Task prompt
The answer must be every line from the entries below that contains "Cagliari".

Stored items from a collection:
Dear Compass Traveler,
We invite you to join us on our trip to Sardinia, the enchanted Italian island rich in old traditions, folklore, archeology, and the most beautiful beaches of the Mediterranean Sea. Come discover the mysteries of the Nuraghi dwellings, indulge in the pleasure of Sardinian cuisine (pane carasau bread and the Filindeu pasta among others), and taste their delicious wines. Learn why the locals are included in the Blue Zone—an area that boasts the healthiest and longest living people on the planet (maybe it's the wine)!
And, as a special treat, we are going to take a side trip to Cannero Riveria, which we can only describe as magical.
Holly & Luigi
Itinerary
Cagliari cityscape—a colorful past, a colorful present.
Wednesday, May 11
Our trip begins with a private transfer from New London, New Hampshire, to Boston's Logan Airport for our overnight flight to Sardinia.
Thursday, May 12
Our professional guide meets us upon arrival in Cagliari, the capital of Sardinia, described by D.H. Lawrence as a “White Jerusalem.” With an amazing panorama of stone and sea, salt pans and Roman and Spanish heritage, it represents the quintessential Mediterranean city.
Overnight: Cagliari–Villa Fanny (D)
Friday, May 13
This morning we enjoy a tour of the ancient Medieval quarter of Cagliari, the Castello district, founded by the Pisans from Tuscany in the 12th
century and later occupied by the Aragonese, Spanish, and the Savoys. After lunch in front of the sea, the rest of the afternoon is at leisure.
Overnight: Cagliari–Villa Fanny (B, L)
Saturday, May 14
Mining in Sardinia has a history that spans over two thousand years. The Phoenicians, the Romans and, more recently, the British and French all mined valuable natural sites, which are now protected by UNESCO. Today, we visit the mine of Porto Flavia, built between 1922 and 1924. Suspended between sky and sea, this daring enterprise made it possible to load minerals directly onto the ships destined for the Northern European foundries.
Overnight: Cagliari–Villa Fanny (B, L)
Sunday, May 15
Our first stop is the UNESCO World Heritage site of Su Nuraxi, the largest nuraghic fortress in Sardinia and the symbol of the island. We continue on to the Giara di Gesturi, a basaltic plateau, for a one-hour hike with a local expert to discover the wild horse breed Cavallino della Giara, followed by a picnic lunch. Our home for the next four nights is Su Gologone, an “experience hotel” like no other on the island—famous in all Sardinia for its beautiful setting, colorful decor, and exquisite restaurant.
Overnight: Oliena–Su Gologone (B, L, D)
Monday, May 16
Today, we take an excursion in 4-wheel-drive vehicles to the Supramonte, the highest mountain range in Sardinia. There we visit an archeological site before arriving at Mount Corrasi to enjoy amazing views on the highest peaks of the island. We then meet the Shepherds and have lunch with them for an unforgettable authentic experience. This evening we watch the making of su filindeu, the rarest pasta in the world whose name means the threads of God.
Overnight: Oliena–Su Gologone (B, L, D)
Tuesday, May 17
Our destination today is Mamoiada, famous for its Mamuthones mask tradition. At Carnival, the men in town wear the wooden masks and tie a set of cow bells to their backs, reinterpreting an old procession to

Reply to the exercise
Cagliari cityscape—a colorful past, a colorful present.
Our professional guide meets us upon arrival in Cagliari, the capital of Sardinia, described by D.H. Lawrence as a “White Jerusalem.” With an amazing panorama of stone and sea, salt pans and Roman and Spanish heritage, it represents the quintessential Mediterranean city.
Overnight: Cagliari–Villa Fanny (D)
This morning we enjoy a tour of the ancient Medieval quarter of Cagliari, the Castello district, founded by the Pisans from Tuscany in the 12th
Overnight: Cagliari–Villa Fanny (B, L)
Overnight: Cagliari–Villa Fanny (B, L)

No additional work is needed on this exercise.